I do wonder why Europeans never settled the English Caribbean or French Caribbean regions to the extent that they did in the Spanish colonies. Places like Cuba, the Dominican Republic, Venezuela, PR etc. have a lot of European ancestry in their population today (mixed with African and indigenous ancestry), while places like Belize, Haiti, Jamaica, the Antilles, Guyana, etc. really don’t.

Maybe the Spanish had a little more disease resistance, living in a warmer climate exposed to African and Middle Eastern contact? I don’t really know.

Exactly right: his main thesis does a good job of explaining “why Eurasia?”. For pinpointing “why Europe, within Eurasia?” you have to move on to other theories.

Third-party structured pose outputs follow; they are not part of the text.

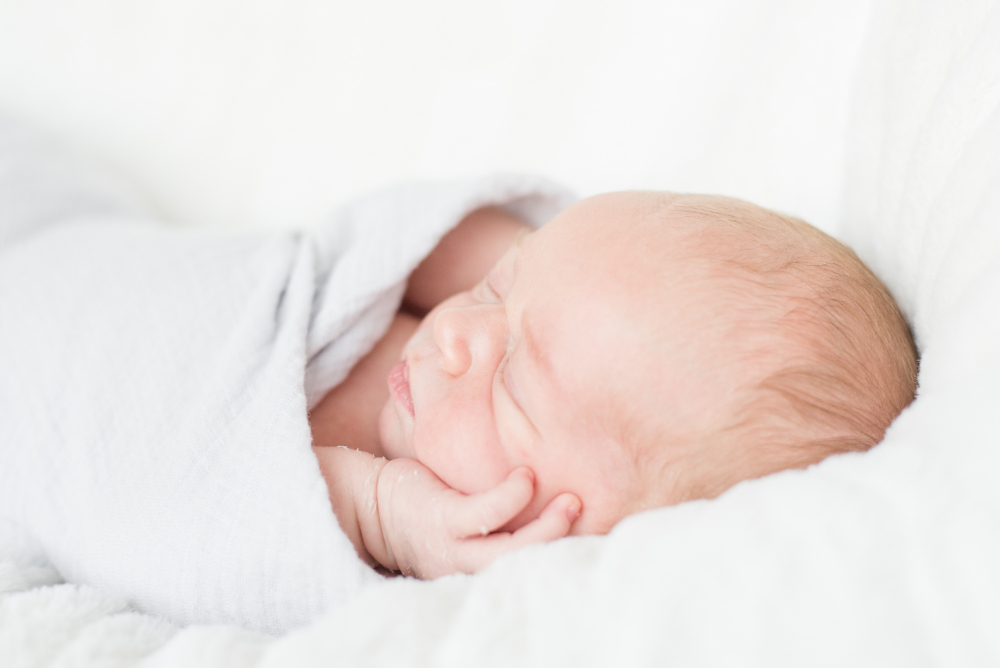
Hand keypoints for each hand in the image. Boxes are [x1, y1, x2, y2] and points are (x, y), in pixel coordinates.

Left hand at [373, 459, 579, 578]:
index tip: (595, 534)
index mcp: (478, 569)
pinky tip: (525, 476)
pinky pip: (485, 514)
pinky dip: (511, 496)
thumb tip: (550, 482)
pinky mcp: (441, 520)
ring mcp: (454, 547)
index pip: (524, 570)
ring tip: (572, 501)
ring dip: (546, 529)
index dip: (559, 557)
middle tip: (587, 511)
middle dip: (560, 543)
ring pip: (510, 550)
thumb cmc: (428, 505)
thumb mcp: (468, 519)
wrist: (370, 500)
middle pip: (524, 565)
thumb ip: (502, 514)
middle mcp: (467, 567)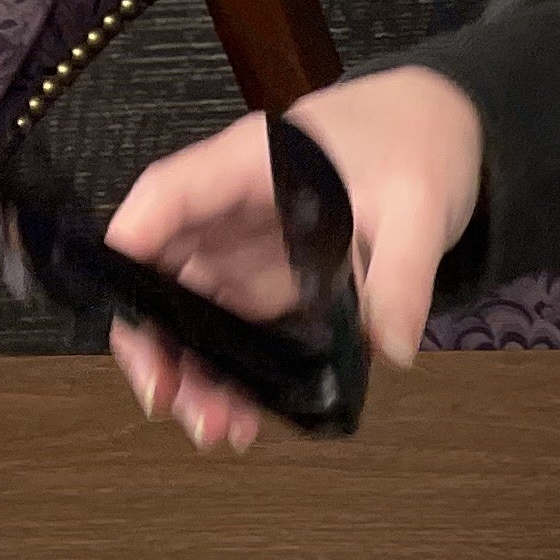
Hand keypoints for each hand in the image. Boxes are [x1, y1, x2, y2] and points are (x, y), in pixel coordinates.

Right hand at [104, 65, 481, 450]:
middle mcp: (235, 208)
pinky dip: (233, 377)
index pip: (170, 195)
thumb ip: (403, 274)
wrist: (441, 130)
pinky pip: (236, 335)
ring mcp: (249, 249)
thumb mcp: (420, 203)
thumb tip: (391, 346)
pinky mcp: (272, 282)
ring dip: (193, 374)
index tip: (118, 305)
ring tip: (216, 428)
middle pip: (164, 271)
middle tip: (167, 400)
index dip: (131, 245)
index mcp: (254, 162)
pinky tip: (247, 417)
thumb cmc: (417, 140)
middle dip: (156, 340)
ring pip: (193, 315)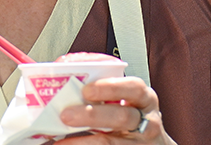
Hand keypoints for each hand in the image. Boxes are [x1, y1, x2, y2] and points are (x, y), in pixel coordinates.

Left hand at [56, 77, 175, 143]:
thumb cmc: (130, 117)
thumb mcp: (125, 101)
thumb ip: (102, 90)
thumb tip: (63, 73)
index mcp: (144, 98)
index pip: (133, 88)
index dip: (110, 87)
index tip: (86, 89)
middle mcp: (148, 121)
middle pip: (122, 117)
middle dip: (91, 115)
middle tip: (66, 115)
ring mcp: (142, 143)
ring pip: (113, 142)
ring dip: (84, 141)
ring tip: (62, 141)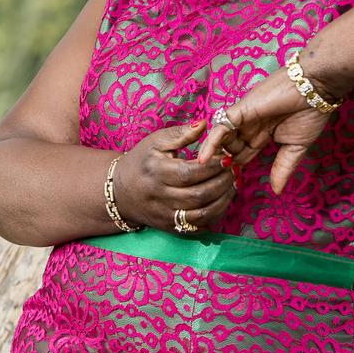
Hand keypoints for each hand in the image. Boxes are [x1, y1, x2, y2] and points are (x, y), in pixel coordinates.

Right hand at [113, 121, 235, 232]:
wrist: (120, 191)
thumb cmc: (142, 161)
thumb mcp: (156, 141)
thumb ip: (182, 133)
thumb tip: (205, 124)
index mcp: (157, 172)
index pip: (190, 172)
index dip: (213, 166)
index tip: (227, 157)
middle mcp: (161, 197)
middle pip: (199, 195)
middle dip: (222, 183)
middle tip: (233, 170)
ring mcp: (165, 216)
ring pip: (201, 214)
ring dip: (223, 200)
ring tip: (231, 185)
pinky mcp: (170, 228)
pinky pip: (198, 227)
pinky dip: (215, 215)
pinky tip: (221, 200)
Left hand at [198, 68, 331, 193]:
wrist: (316, 89)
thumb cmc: (310, 113)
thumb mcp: (296, 147)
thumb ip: (283, 168)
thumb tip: (276, 191)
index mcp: (263, 134)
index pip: (243, 154)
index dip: (237, 167)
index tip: (232, 183)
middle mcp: (251, 126)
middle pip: (230, 149)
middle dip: (225, 163)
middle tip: (219, 178)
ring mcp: (244, 118)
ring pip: (221, 139)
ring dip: (216, 155)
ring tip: (210, 171)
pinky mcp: (241, 110)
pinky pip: (220, 128)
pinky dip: (210, 142)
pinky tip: (203, 158)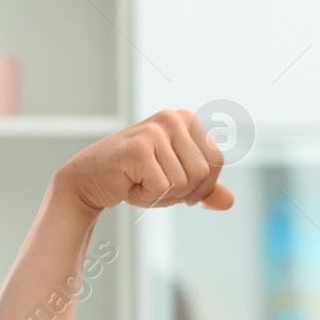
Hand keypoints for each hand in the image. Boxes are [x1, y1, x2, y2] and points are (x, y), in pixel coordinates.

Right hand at [58, 108, 235, 212]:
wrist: (89, 181)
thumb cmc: (135, 179)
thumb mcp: (177, 183)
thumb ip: (205, 190)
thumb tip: (230, 201)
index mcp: (186, 119)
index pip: (216, 160)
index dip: (202, 185)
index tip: (178, 189)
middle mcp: (172, 118)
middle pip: (202, 173)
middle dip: (181, 191)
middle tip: (154, 184)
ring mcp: (155, 130)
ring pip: (183, 182)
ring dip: (161, 194)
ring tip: (140, 181)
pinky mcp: (139, 148)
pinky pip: (162, 187)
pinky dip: (146, 197)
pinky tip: (129, 184)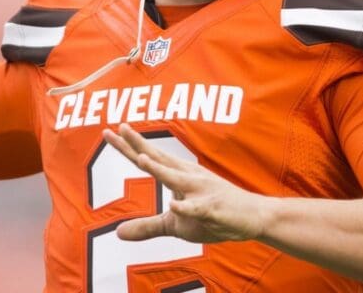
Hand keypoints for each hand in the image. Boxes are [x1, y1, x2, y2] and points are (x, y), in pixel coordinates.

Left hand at [102, 124, 268, 243]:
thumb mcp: (175, 224)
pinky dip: (187, 208)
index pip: (149, 158)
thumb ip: (147, 226)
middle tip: (119, 128)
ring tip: (141, 158)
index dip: (129, 146)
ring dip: (160, 169)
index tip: (109, 131)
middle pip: (159, 159)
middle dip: (138, 145)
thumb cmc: (213, 214)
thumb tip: (117, 233)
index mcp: (178, 175)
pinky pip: (198, 209)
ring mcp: (201, 191)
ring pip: (177, 179)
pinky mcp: (213, 209)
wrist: (253, 216)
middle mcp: (188, 177)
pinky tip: (174, 206)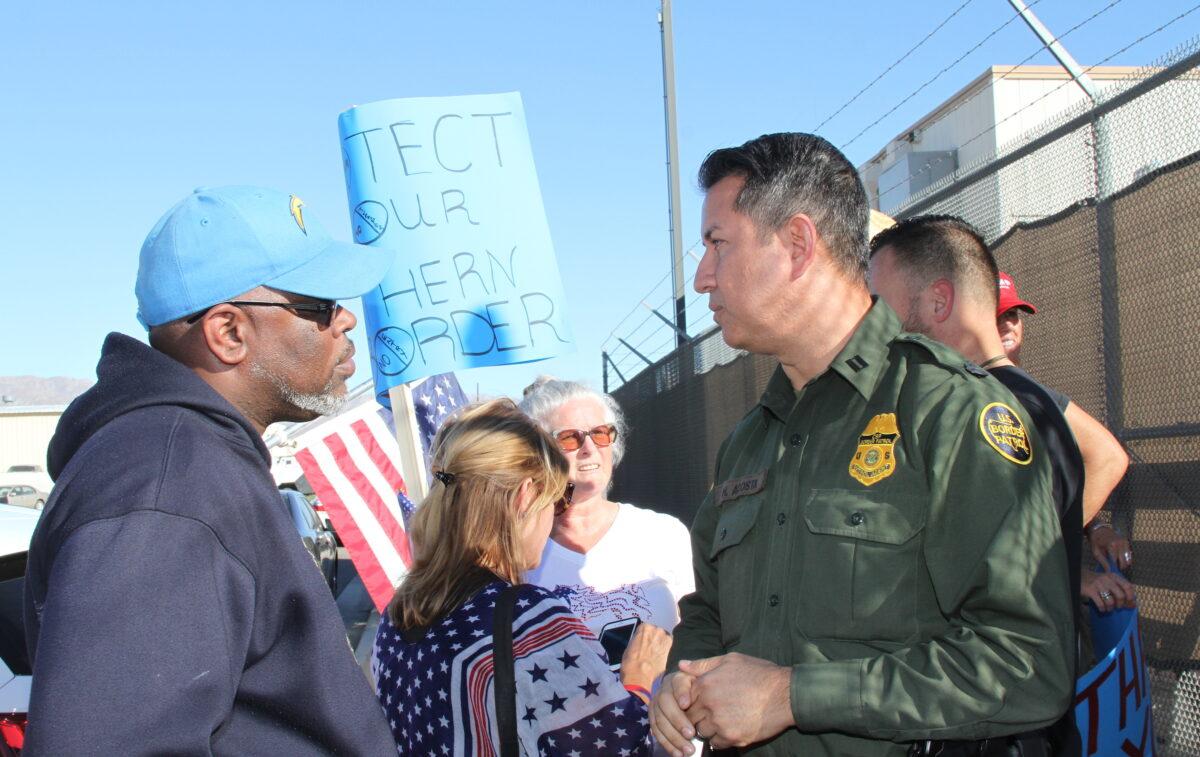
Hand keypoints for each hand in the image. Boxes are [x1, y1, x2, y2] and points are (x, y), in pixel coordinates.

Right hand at [619, 622, 671, 689]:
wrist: (639, 674)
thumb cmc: (631, 662)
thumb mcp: (630, 647)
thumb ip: (638, 641)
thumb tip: (640, 644)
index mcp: (644, 627)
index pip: (646, 628)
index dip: (645, 636)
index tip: (645, 641)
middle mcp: (656, 630)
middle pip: (657, 632)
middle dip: (654, 639)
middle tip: (650, 648)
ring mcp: (664, 638)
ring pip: (664, 638)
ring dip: (660, 644)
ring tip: (655, 653)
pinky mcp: (670, 649)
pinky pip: (668, 646)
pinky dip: (665, 650)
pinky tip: (659, 657)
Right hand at [650, 671, 698, 756]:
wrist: (688, 694)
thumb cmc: (701, 687)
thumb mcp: (703, 677)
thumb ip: (698, 669)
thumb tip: (683, 665)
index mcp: (676, 679)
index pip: (676, 684)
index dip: (680, 694)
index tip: (686, 704)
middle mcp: (662, 692)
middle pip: (665, 706)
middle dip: (677, 721)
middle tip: (691, 734)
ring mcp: (656, 707)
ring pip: (660, 722)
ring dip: (673, 737)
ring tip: (688, 749)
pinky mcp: (654, 720)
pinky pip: (657, 733)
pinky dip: (667, 744)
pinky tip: (678, 754)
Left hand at [678, 652, 793, 748]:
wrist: (785, 694)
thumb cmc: (759, 674)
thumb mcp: (731, 660)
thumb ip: (703, 664)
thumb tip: (682, 666)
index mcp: (706, 684)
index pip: (683, 698)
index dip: (690, 701)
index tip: (700, 701)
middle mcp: (709, 704)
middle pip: (690, 716)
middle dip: (697, 715)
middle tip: (710, 713)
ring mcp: (720, 722)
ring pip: (701, 731)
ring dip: (708, 728)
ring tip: (722, 720)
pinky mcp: (732, 737)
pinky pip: (715, 743)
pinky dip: (720, 739)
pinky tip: (730, 728)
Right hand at [1082, 569, 1135, 611]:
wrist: (1081, 576)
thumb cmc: (1098, 582)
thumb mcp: (1110, 581)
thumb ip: (1121, 590)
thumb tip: (1133, 604)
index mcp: (1114, 576)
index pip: (1128, 586)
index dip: (1131, 597)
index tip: (1130, 604)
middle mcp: (1107, 579)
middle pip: (1120, 595)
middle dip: (1121, 604)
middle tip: (1118, 607)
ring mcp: (1098, 584)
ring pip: (1110, 601)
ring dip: (1111, 608)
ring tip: (1109, 608)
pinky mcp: (1090, 590)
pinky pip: (1100, 603)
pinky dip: (1103, 608)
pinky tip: (1102, 609)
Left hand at [1089, 525, 1132, 570]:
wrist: (1099, 530)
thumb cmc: (1096, 541)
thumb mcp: (1096, 551)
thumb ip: (1103, 561)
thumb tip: (1109, 571)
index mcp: (1112, 545)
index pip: (1115, 561)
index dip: (1113, 568)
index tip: (1111, 571)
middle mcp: (1120, 544)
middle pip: (1124, 562)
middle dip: (1119, 567)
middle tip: (1114, 568)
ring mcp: (1125, 542)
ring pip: (1128, 560)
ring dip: (1123, 563)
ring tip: (1116, 563)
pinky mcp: (1127, 542)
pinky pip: (1129, 555)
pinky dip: (1125, 559)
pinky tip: (1119, 558)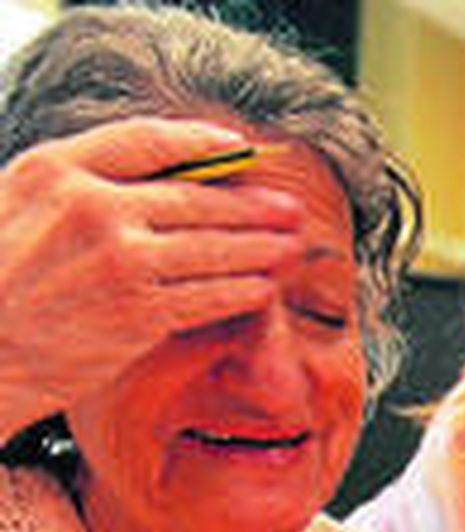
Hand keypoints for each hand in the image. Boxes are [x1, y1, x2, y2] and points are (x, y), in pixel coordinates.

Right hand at [0, 117, 303, 431]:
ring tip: (292, 246)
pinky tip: (266, 288)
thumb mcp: (18, 203)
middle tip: (291, 208)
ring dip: (262, 248)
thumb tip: (154, 178)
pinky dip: (246, 290)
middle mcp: (93, 207)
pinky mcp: (140, 311)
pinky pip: (211, 295)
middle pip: (196, 197)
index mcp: (58, 169)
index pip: (149, 140)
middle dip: (253, 205)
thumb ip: (78, 185)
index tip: (241, 149)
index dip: (204, 143)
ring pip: (213, 247)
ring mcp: (120, 260)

My own favorite theory is that, for various reasons, the European powers were never able to form one unified empire - the Hapsburgs never pulled it off, unlike the Turks, the Moguls, or the Chinese. This disunity and resulting competition proved to be an advantage, driving technology (particularly military technology) and economic development.

Cecil has addressed this, if you’re interested. He makes many of the same points as those above.

Heh. To put it succinctly:

Jared Diamond for Eurasia, Paul Kennedy for Europe within Eurasia. :wink:

A lot of the lesser Antilles were pretty much giant sugar plantations. You had a tiny amount of rich European planters who owned almost all the land and had a vast number of slaves to work it, and a town that grew around the island’s harbor for colonial administration and servicing the ships. But most European colonists who came to the New World came to get cheap land, and there wasn’t really much cheap land on, say, Barbados. It was only in some of the larger islands where you saw any substantial white settlement. Haiti, for instance, before the revolution was about 10% white and “free colored” (free people with mixed white and black ancestry). Most of them were killed or fled when Haiti got its independence.

Interesting historical note: South Carolina has a different colonial history than the other English colonies in North America. All of the other colonies were founded by England. But South Carolina was a second generation colony; it was founded by Barbados. As you noted, Barbados had an economy built around sugar plantations. With sugar being so valuable, landowners wanted to devote all their cultivatable land to sugar - and nobody wanted to “waste” land growing crops for people to eat. So the Barbadians decided to start a colony on the mainland to provide food to Barbados.